Addressing students and faculty of the Havard School for Theological Studies in Houston during their spring convocation, Feb. 1, Patterson not only demonstrated how to preach such passages but also delivered a message of encouragement from the text. Specifically, he preached Ezekiel 47:1-12, which speaks of the river flowing from the temple in Jerusalem whose waters multiply as they flow into the sea. On the banks of the river are trees whose leaves are said to bring healing. Despite all the pleasant details, however, verse 11 indicates that the “swamps and marshes will not be healed; they will be given over to salt.”
“A lot of people think that the Millennium is heaven on earth,” Patterson said. “No, it isn’t. It’s the closest thing to heaven that anybody will ever experience on this earth, but it is not the new heavens and the new earth in which dwelleth righteousness and where there will be no salt marshes that are not healed. Even during the Millennium, there are traces of the waste of the earth due to the sin of Adam.”
“The first conclusion you must draw from this is that you cannot resolve every difficulty you face in the ministry,” Patterson continued. “You may think you can; that’s the danger of being young. But then the agony of being old is that you’ve seen more situations you can’t do anything about than ones you can do something about.”
Patterson related an experience in which he counseled a man at the request of the man’s wife. The man had been to “every psychiatrist in town,” but none had been able to “cure” him. After three months of biblical counseling with Patterson, however, the man became a thriving member of the family of God.
When the man’s wife inquired as to what Patterson had done, he replied, “I would like to tell you I did it, but I’m just not that big of a liar. What I can tell you is that God graciously intervened, and the unbelievable took place.”
“And that leads me to my second lesson for you,” Patterson continued to the Havard students. “My second lesson is not only can you not solve many a problem, but if, in your ministry, there is not the presence of the power of God, you will definitely fail.”

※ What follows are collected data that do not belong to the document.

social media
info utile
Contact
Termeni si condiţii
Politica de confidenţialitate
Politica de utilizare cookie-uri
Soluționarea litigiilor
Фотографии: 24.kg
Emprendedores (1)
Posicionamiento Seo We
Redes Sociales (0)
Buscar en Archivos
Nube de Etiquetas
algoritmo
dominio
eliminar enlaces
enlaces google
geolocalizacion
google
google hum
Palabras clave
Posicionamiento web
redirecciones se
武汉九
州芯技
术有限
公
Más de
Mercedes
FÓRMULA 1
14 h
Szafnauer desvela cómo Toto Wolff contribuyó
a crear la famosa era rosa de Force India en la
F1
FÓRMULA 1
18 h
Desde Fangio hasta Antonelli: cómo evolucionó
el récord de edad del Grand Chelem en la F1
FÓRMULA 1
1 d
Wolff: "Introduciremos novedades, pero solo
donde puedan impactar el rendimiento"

Patterson proceeded to explain that, while he wants students to learn as much as they can during their time at the seminary, he desires most of all for them to understand that, with men, the changing of lives is impossible, but with God, all things are possible. He noted that, just as Ezekiel, who received his prophetic revelation in the midst of Babylonian exile, wrote of the trees on the banks of the river whose leaves bring healing to the nations, so students should go forth into the world in the power of the Spirit with a message of healing—the Gospel.
“What a work to be called into,” Patterson said. “Just think: you could build massive football stadiums, you could build tall skyscrapers, you could do all this kind of stuff, and it wouldn’t amount to a hill of beans in the end; it will all be destroyed. But instead, God has called you into the work of taking care of the trees whose leaves are for the healing of the nations.
“You have a message that alone can bring about the healing of the nations. Never forget that your calling is the highest and noblest of all.”
Aside from Patterson’s sermon, the convocation service also featured special music by the Pearland High School Kantorei Choir under the direction of the school’s head choral director, Derrick Bready. In addition, newly elected faculty member Charles Savelle was introduced. He will serve as assistant professor of Bible exposition.